Document extract:
In [1]:
# BOILER PLATE, MUST BE RUN ON SUBMIT NODE
%load_ext autoreload
%autoreload 2

import socket
import psutil
import torch 

hostname = socket.gethostname()
print("Host name:", hostname)
num_cpus = psutil.cpu_count()
print("Number of CPUs:", num_cpus)
total_memory = psutil.virtual_memory().total / (1024 ** 3)
print("Total memory (GB):", round(total_memory, 2))


device = torch.device("cuda" if torch.cuda.is_available() else "cpu")
print(f"Using device: {device}")

Host name: h100-st-p548xlarge-10
Number of CPUs: 192
Total memory (GB): 1999.96
Using device: cuda


In [26]:
import numpy as np
from datasets import Dataset
import pynvml

def print_gpu_utilization(devices=0):
    pynvml.nvmlInit()
    if not isinstance(devices, list):
        devices = [devices]
    
    for device in devices:
        handle = pynvml.nvmlDeviceGetHandleByIndex(device)
        info = pynvml.nvmlDeviceGetMemoryInfo(handle)
        print(f"GPU-{device} memory occupied: {info.used//1024**2} MB.")
    
def print_summary(result):
    print(f"Time: {result.metrics['train_runtime']:.2f}")
    print(f"Samples/second: {result.metrics['train_samples_per_second']:.2f}")
    print_gpu_utilization()

In [29]:
print("Initial")
print_gpu_utilization([0, 1])

Initial
GPU-0 memory occupied: 3657 MB.
GPU-1 memory occupied: 567 MB.


In [30]:
print("After loading tiny tensor and the kernels")
torch.ones((1, 1)).to("cuda")
print_gpu_utilization([0, 1])

After loading tiny tensor and the kernels
GPU-0 memory occupied: 3657 MB.
GPU-1 memory occupied: 567 MB.


# Load model

In [34]:
from transformers import AutoModelForSequenceClassification
from transformers import TrainingArguments, Trainer, logging
logging.set_verbosity_error()

In [31]:
model = AutoModelForSequenceClassification.from_pretrained("google-bert/bert-large-uncased").to("cuda")
print_gpu_utilization([0, 1])

Some weights of BertForSequenceClassification were not initialized from the model checkpoint at google-bert/bert-large-uncased and are newly initialized: ['classifier.bias', 'classifier.weight']
You should probably TRAIN this model on a down-stream task to be able to use it for predictions and inference.


GPU-0 memory occupied: 3657 MB.
GPU-1 memory occupied: 567 MB.

Exercise tasks:
a. List every library the GPU memory notebook imports, whether with "import" or "from ... import".
b. Continue the GPU memory notebook after its last printed output line.

Recorded information:
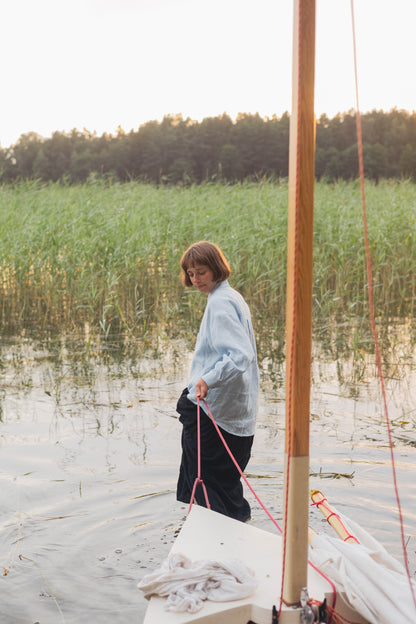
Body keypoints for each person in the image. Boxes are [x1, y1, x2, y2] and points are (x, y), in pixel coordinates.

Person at [176, 241, 259, 523]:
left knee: (206, 485)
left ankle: (216, 544)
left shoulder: (221, 303)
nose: (195, 279)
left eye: (201, 272)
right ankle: (236, 532)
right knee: (225, 486)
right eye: (191, 273)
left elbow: (240, 354)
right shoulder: (229, 296)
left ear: (216, 269)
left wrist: (207, 379)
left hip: (215, 410)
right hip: (231, 410)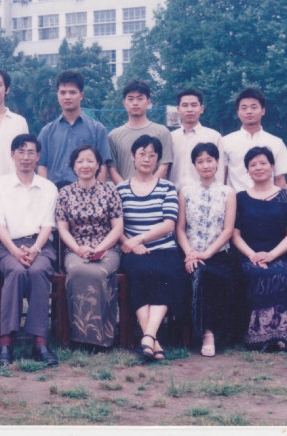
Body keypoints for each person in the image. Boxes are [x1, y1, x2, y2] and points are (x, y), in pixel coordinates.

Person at [0, 134, 59, 366]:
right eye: (20, 151)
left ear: (38, 156)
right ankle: (6, 341)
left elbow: (48, 225)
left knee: (38, 271)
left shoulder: (48, 187)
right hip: (7, 244)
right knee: (15, 271)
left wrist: (35, 249)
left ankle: (40, 341)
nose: (25, 157)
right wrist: (15, 251)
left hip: (40, 245)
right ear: (12, 155)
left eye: (31, 152)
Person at [117, 135, 186, 361]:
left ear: (158, 159)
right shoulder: (120, 189)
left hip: (164, 248)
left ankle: (147, 337)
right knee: (139, 272)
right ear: (132, 157)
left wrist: (139, 239)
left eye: (152, 155)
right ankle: (153, 341)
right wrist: (129, 243)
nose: (146, 159)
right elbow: (116, 225)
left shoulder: (168, 187)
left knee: (163, 272)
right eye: (142, 154)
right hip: (133, 251)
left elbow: (168, 225)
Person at [232, 146, 287, 351]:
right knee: (257, 272)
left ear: (272, 166)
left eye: (263, 163)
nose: (258, 168)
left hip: (278, 254)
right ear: (247, 170)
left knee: (275, 273)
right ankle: (256, 336)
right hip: (247, 254)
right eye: (253, 164)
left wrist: (271, 255)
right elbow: (235, 234)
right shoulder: (240, 198)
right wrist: (253, 255)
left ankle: (279, 336)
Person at [55, 144, 123, 352]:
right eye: (80, 161)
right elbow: (63, 229)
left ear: (98, 165)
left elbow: (117, 227)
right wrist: (78, 249)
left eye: (90, 161)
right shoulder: (64, 193)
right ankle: (79, 336)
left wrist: (100, 249)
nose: (85, 165)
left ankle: (102, 337)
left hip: (108, 248)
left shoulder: (110, 191)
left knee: (99, 272)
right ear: (73, 166)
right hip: (75, 249)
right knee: (77, 270)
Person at [176, 142, 237, 357]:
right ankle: (195, 332)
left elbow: (228, 230)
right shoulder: (185, 192)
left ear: (217, 162)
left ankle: (209, 334)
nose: (205, 165)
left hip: (218, 254)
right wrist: (190, 253)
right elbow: (180, 228)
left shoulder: (228, 192)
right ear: (194, 165)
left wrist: (206, 253)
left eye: (209, 160)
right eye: (200, 161)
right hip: (190, 253)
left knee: (207, 273)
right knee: (198, 271)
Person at [38, 70, 111, 189]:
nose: (67, 97)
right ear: (58, 95)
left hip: (87, 192)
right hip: (55, 192)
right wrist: (46, 192)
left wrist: (98, 194)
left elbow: (102, 165)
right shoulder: (47, 132)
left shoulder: (97, 129)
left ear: (81, 95)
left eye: (72, 92)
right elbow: (42, 165)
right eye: (63, 92)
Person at [222, 87, 287, 192]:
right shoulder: (225, 142)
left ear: (263, 111)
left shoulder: (276, 143)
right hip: (236, 200)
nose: (249, 111)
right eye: (244, 108)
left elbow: (279, 180)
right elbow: (222, 178)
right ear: (238, 112)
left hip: (268, 200)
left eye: (254, 107)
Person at [108, 80, 172, 184]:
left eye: (140, 98)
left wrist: (149, 188)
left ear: (148, 102)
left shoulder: (162, 132)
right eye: (131, 99)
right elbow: (112, 170)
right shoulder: (113, 136)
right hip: (124, 192)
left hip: (155, 191)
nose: (135, 103)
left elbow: (163, 166)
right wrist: (127, 190)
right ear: (124, 103)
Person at [169, 88, 225, 189]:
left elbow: (220, 170)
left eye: (194, 105)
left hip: (205, 193)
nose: (189, 109)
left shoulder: (213, 137)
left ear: (201, 109)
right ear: (178, 109)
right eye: (185, 105)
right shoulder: (170, 138)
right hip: (174, 194)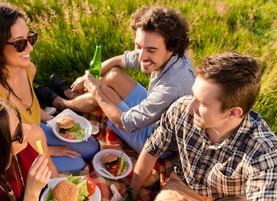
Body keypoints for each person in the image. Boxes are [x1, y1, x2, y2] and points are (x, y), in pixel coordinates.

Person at [130, 52, 277, 201]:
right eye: (193, 95)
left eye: (202, 103)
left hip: (230, 199)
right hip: (183, 187)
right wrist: (131, 192)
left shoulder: (263, 150)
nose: (190, 106)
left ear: (233, 113)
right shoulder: (182, 109)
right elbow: (153, 148)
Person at [0, 1, 99, 173]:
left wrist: (53, 121)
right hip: (19, 151)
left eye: (30, 38)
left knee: (92, 147)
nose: (30, 47)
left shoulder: (27, 68)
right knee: (78, 163)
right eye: (20, 43)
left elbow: (30, 105)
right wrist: (49, 152)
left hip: (37, 132)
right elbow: (5, 151)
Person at [47, 6, 196, 153]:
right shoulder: (169, 56)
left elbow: (125, 123)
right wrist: (88, 77)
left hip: (155, 143)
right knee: (113, 75)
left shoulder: (172, 87)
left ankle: (62, 103)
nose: (142, 56)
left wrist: (95, 90)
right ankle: (73, 96)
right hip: (156, 116)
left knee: (104, 92)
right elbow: (121, 60)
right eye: (138, 46)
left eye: (150, 50)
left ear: (171, 49)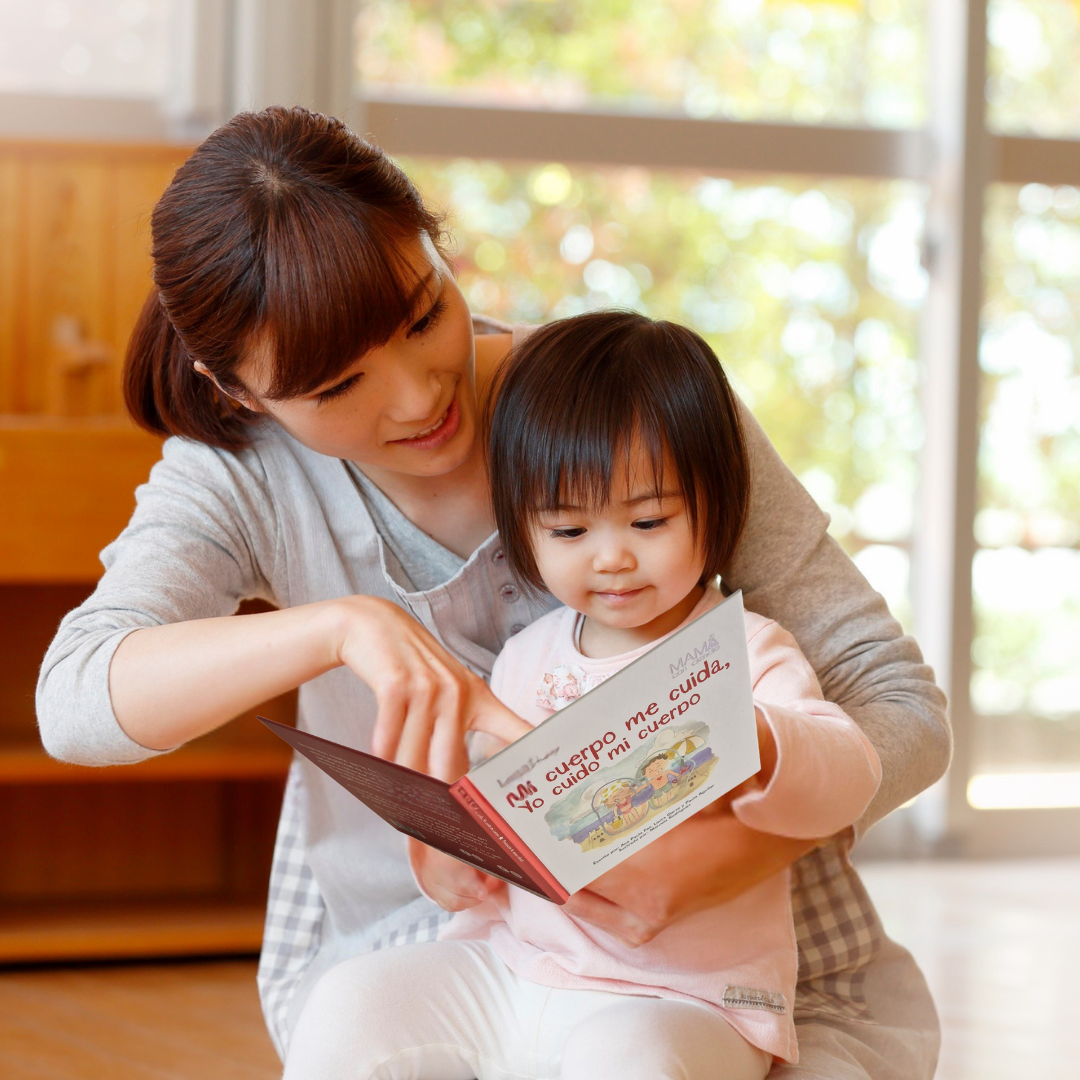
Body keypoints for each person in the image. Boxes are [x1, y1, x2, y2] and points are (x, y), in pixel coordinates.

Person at [36, 106, 948, 1078]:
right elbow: (78, 701)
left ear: (437, 243)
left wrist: (724, 860)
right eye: (339, 385)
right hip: (436, 941)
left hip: (707, 960)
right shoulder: (238, 476)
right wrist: (342, 628)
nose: (422, 396)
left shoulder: (619, 406)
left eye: (425, 313)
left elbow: (895, 702)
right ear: (238, 390)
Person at [281, 311, 883, 1078]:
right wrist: (450, 868)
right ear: (524, 529)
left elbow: (850, 773)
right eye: (568, 531)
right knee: (350, 1005)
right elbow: (482, 827)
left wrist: (762, 740)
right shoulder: (526, 658)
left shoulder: (748, 650)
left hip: (681, 1000)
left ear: (717, 502)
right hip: (514, 967)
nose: (613, 557)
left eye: (649, 519)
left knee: (630, 1061)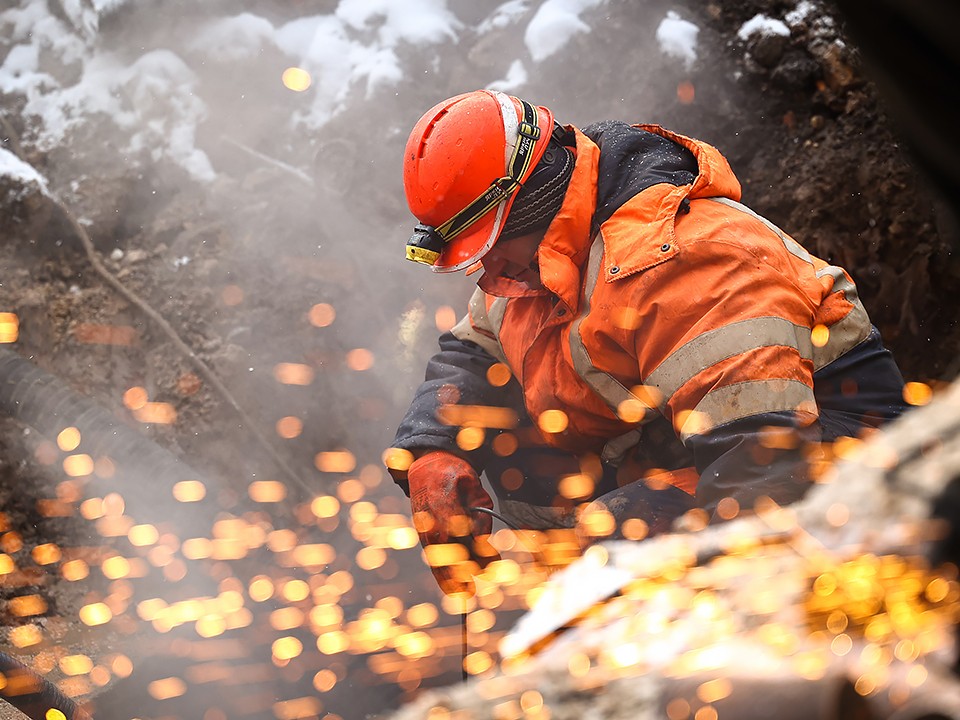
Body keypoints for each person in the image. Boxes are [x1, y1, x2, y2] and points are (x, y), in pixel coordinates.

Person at [384, 89, 908, 595]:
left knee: (619, 535)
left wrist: (736, 608)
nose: (486, 271)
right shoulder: (532, 262)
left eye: (487, 247)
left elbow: (762, 463)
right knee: (516, 457)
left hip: (834, 459)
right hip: (696, 442)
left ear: (529, 203)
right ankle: (576, 603)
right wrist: (432, 450)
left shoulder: (684, 257)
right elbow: (474, 353)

Results in order:
a. socket, psutil, torch, numpy, datasets, pynvml, transformers

b.
# Train model

In [36]:
seq_len, dataset_size = 512, 512

dummy_data = {
    "input_ids": np.random.randint(100, 30000, (dataset_size, seq_len)),
    "labels": np.random.randint(0, 1, (dataset_size)),
}

dummy_data['input_ids'].shape, dummy_data['labels'].shape

ds = Dataset.from_dict(dummy_data)
ds.set_format("pt")

default_args = {
    "output_dir": "tmp",
    "eval_strategy": "steps",
    "num_train_epochs": 1,
    "log_level": "error",
    "report_to": "none",
}

In [38]:
training_args = TrainingArguments(per_device_train_batch_size=4, **default_args)
trainer = Trainer(model=model, args=training_args, train_dataset=ds)
result = trainer.train()
print_summary(result)



{'train_runtime': 34.1721, 'train_samples_per_second': 14.983, 'train_steps_per_second': 0.468, 'train_loss': 0.20920303463935852, 'epoch': 1.0}
Time: 34.17
Samples/second: 14.98
GPU-0 memory occupied: 13483 MB.


In [39]:
training_args = TrainingArguments(per_device_train_batch_size=8, **default_args)
trainer = Trainer(model=model, args=training_args, train_dataset=ds)
result = trainer.train()
print_summary(result)



{'train_runtime': 6.9119, 'train_samples_per_second': 74.076, 'train_steps_per_second': 1.157, 'train_loss': 0.04293365031480789, 'epoch': 1.0}
Time: 6.91
Samples/second: 74.08
GPU-0 memory occupied: 16491 MB.


In [40]:
training_args = TrainingArguments(per_device_train_batch_size=16, **default_args)
trainer = Trainer(model=model, args=training_args, train_dataset=ds)
result = trainer.train()
print_summary(result)



{'train_runtime': 9.2333, 'train_samples_per_second': 55.452, 'train_steps_per_second': 0.433, 'train_loss': 0.005023417994379997, 'epoch': 1.0}
Time: 9.23
Samples/second: 55.45
GPU-0 memory occupied: 23461 MB.